Etudier in situ un des représentants de ces objets transneptuniens (TNO, selon l’acronyme anglais) est à la fois une première dans l’histoire de l’astronomie et une chance pour les chercheurs. A peine visibles dans les télescopes tellement ils sont minuscules et lointains, les TNO n’y apparaissent que sous la forme de points et les informations que l’on récolte à leur sujet s’avèrent bien maigres. Pourtant, mieux connaître ces astres primitifs permettrait de remonter à la naissance du Système solaire il y a un peu plus de 4,5 milliards d’années, et de livrer des indices sur la manière dont se sont alors agrégées les planètes. Les images et les données de New Horizons sont donc attendues avec une certaine impatience.

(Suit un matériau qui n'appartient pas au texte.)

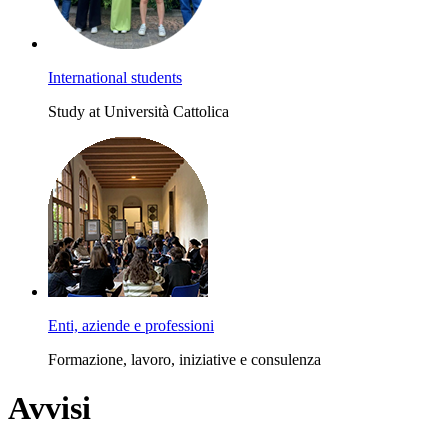
International students
Study at Università Cattolica
Enti, aziende e professioni
Formazione, lavoro, iniziative e consulenza
Avvisi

Mardi 1er janvier, à 6 h 33 (heure de Paris), l’émissaire robotisé de la NASA, filant dans l’espace à près de 51 000 km/h, passera à 3 500 km d’Ultima Thulé, dont on sait déjà qu’il s’agit d’un objet de forme allongée, cette information ayant été obtenue en le regardant occulter une étoile.

« On se demande s’il s’agit d’un seul corps qui, comme la comète Tchouri étudiée par la sonde Rosetta, ressemblerait à deux patates collées, ou bien s’il s’agit de deux corps qui tournent très près l’un de l’autre, précise François Forget. Si c’est un seul objet, a-t-il été créé ainsi ou bien est-ce le fragment d’un plus gros corps, auquel cas il pourrait avoir été chauffé en se brisant et présenter des couches ? »

Débusqué par Hubble

D’autres questions concernent sa composition, la présence d’une atmosphère ou d’anneaux. « Ce ne sera pas aussi spectaculaire que pour Pluton, où l’on a découvert un autre monde, explique le planétologue, mais il y aura quand même l’excitation de survoler quelque chose de totalement nouveau ! »

Le plus incroyable de cette aventure scientifique réside dans le fait que, lorsque New Horizons a quitté la Terre le 19 janvier 2006, la NASA ignorait quelle serait sa destination après Pluton, car Ultima Thulé n’avait pas encore été découvert… « On a commencé par chercher une cible avec de gros télescopes terrestres, rappelle François Forget, un objet dans le cône atteignable par la sonde, mais on n’a rien trouvé du tout. La NASA a donc demandé du temps d’observation sur le télescope spatial Hubble, avec une très grosse pression pour détecter des TNO. A vivre, c’était assez particulier, et il y a même eu un moment où tout le monde a pensé qu’on ne trouverait pas de cible. Au bout du compte, on a eu des centaines d’heures sur Hubble, ce qui était exceptionnel. »

Ultima Thulé, dans la ceinture de Kuiper. / AP/NASA

Heureusement pour la mission, Ultima Thulé est apparu en 2014 sur une des images prises par le télescope spatial, ce qui a laissé assez de temps pour étudier son orbite et programmer les changements de trajectoire nécessaires afin que New Horizons aille lui rendre visite.

Dans une déclaration publiée par le Guardian, Alan Stern, le responsable de la mission, explique qu’il faudra « environ vingt mois pour récupérer les données » enregistrées lors du survol du 1er janvier. Et il pense déjà à la suite. La sonde a encore du carburant, ses instruments sont opérationnels, sa batterie nucléaire peut lui fournir de l’électricité pendant des années. Mais aucune nouvelle cible n’est en vue… Cette fois-ci, New Horizons pourrait bien poursuivre sa course vers nulle part.